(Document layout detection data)

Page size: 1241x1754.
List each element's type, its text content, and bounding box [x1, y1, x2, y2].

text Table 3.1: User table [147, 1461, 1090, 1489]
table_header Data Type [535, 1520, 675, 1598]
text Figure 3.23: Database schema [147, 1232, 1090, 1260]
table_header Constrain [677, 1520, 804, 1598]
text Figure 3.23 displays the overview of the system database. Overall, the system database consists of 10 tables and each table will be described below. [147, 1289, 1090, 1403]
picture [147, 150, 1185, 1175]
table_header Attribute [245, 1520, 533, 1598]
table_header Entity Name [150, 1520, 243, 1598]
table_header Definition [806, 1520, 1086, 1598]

_TASK_
Your task is to write out, exactly, the line that holds "List each element's" and every line after it until the records end.

_SOLVED PROBLEM_
List each element's type, its text content, and bounding box [x1, y1, x2, y2].

text Table 3.1: User table [147, 1461, 1090, 1489]
table_header Data Type [535, 1520, 675, 1598]
text Figure 3.23: Database schema [147, 1232, 1090, 1260]
table_header Constrain [677, 1520, 804, 1598]
text Figure 3.23 displays the overview of the system database. Overall, the system database consists of 10 tables and each table will be described below. [147, 1289, 1090, 1403]
picture [147, 150, 1185, 1175]
table_header Attribute [245, 1520, 533, 1598]
table_header Entity Name [150, 1520, 243, 1598]
table_header Definition [806, 1520, 1086, 1598]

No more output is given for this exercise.